Anxiety and depression doesn't care who you are, what you do, or what you want to do.  It will take over who you are, what you do and change what you think you want to do.  It will prevent you from doing so many things you want to do and need to do.  Sometimes you will feel like you are going mad.

I was different before anxiety and depression tried to take over.  I was more outgoing.  More willing to explore different places, people, and things.  I travelled.  A LOT.  I had goals.  My mental health changed that.  I am now not very outgoing.  Part of we wishes to be but the other part would prefer to hide in my safe zone.  I long to travel again but from anxiety to finances there are so many reasons why I can't [right now].  I still have goals but they are more challenging to reach now that I have to battle myself to achieve them.  

I refuse to let my mental health take over my life [again] and am currently in treatment receiving EMDR Therapy for PTSD.  Sometimes it's a rough ride and I find myself dreading therapy appointments but I know I have to go.  I owe it to my future self to finish this therapy.  

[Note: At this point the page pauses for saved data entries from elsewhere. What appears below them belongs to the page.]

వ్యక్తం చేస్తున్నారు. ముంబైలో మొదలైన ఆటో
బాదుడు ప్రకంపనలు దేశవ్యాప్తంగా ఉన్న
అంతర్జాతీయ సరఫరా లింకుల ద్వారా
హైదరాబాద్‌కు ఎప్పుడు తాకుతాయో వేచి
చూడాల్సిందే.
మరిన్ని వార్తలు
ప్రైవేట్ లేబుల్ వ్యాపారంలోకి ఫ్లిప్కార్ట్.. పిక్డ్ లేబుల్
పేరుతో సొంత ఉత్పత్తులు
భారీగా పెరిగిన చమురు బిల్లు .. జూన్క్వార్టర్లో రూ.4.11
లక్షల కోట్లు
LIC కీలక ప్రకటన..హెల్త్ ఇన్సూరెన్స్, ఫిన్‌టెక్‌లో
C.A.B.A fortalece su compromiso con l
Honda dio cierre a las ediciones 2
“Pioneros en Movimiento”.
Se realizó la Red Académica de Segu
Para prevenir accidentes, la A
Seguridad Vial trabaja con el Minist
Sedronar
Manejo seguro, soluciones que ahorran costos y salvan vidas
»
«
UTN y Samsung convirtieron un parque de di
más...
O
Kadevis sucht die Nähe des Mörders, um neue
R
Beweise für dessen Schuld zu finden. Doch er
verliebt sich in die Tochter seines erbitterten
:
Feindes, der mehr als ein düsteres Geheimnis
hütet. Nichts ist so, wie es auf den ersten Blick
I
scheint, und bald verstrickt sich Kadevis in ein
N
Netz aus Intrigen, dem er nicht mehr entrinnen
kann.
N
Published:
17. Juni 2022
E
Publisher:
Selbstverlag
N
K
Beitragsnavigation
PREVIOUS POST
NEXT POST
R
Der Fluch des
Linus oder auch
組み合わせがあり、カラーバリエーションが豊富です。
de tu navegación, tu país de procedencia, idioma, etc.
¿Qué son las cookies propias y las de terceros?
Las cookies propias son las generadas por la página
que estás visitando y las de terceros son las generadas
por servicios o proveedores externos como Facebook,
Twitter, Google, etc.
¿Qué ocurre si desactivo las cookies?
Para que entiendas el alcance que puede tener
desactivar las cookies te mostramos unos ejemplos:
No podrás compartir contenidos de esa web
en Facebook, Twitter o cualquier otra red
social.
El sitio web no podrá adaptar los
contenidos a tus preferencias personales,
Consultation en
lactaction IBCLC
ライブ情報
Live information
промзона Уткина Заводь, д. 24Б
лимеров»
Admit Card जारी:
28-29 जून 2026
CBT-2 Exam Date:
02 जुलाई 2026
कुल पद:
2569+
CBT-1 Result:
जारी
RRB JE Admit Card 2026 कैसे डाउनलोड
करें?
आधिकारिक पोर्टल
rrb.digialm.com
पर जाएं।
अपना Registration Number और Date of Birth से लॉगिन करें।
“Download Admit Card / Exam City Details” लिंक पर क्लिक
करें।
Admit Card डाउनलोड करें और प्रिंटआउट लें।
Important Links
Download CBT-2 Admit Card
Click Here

I have lived most of my life feeling like I am the problem.  That I am lacking in personality, education, appearance, attitude, etc. This led me to become an overachiever and people pleaser which is dreadful and exhausting.  I am learning that I am not the problem.  I am the product of a very negative, traumatizing, and narcissistic environment.  And I don't have to live there anymore.  I don't want to live there anymore.

Realizing that the problem was not and is not me or my fault both angers and relieves me.  I am angered that my emotions, behaviour and feelings were cast aside.  I was made to feel as though I didn't matter and that my memories were not significant.  Because of this I learned to hide my emotions, allowing them to spill out when I was by myself.  It also allowed me to feel as though I am worthless, undeserving of happiness, and alone.  I am now learning, at 32, that I am worth something, I do deserve to be happy and I am not alone.  I have been allowed to spend entirely too many years in the dark and that will never be forgiven.

I was not given the tools or protection to shield my younger self from harm.  That harm was allowed to embed itself and fester.  It festered to the point of boiling over.  Once boiled over I was stuck.  Stuck in the land of PTSD.  This greatly affected the things I did and decisions I made.  I can now clearly see how I became so unhinged and why I was not able to cope and move on.  I can also see why I needed therapy to help me and why I was unable to see so many things before.  

This not to say that everybody needs therapy.  Not everybody does.  But I did, and do.  It won't be forever and quite frankly I can't wait until it is over.  At the same time I could not imagine where I would be without it.  I was losing myself to the anxiety and negativity.  

Now, as I try to find my way back to myself I am inspired to share my journey and my story.  If nothing else but to help someone, anyone who feels lost in their mental illness.  It is easy to get lost but you are not alone.  Don't give up. I know I'm not going to.